Bilevel optimization often appears as a leader-follower problem in the fields of game theory and economics. These problems are also found in other practical problem solving tasks which include optimal control, process optimization, transportation problems etc. Bilevel problems have been of interest to the classical optimization community as well, who have provided approaches with strict assumptions capable of handling simpler versions of these problems. However, most of the approaches are rendered inapplicable as soon as the complexity of the problem rises. There is a need for theoretical as well as methodological advancements to handle bilevel problems efficiently.

Organizers

Dr.
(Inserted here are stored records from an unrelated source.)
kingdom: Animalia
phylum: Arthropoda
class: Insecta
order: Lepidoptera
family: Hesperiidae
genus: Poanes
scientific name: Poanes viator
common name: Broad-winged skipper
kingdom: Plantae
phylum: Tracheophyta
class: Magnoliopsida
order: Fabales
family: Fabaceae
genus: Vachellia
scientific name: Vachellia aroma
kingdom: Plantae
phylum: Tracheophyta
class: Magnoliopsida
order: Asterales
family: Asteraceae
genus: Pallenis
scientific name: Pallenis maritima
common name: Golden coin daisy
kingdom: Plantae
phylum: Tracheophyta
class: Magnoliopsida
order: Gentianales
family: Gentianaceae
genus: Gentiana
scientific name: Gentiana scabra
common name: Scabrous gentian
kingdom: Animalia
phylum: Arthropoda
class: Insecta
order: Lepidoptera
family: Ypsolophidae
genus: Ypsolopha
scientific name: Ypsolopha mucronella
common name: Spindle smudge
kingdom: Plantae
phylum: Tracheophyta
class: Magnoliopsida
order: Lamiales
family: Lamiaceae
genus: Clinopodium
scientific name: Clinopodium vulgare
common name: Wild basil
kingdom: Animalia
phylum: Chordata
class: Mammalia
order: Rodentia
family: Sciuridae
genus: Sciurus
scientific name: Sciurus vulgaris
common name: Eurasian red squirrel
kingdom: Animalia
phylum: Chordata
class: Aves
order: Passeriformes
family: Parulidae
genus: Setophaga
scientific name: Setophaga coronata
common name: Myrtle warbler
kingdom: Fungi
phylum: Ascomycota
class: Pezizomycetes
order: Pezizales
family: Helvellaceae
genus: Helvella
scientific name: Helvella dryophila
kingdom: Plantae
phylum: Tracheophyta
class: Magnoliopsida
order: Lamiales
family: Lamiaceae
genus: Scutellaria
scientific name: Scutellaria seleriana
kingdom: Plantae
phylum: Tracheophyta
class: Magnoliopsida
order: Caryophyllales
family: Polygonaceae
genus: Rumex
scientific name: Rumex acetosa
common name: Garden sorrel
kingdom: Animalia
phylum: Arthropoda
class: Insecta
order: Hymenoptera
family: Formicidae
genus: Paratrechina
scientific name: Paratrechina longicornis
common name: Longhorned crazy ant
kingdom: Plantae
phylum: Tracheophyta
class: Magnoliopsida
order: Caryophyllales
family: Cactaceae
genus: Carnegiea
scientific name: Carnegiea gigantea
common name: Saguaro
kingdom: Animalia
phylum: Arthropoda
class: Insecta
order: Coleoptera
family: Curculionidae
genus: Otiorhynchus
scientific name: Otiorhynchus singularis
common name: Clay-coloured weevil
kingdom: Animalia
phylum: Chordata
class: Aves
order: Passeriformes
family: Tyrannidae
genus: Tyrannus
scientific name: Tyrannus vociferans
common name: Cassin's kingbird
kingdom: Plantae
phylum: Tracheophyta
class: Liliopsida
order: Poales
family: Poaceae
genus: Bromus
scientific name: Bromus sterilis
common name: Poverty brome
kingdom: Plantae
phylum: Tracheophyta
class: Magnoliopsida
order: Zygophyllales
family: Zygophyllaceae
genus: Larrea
Ankur Sinha
Aalto University School of Business, Helsinki, Finland

Dr. Pekka Malo
Aalto University School of Business, Helsinki, Finland

Dr. Kalyanmoy Deb
Michigan State University, East Lansing, MI, USA

Keywords

Bilevel Optimization, Bilevel Multi-objective Optimization, Evolutionary Algorithms, Multi-Criteria Decision Making, Theory on Bilevel Programming, Hierarchical Decision Making, Bilevel Applications, Hybrid Algorithms.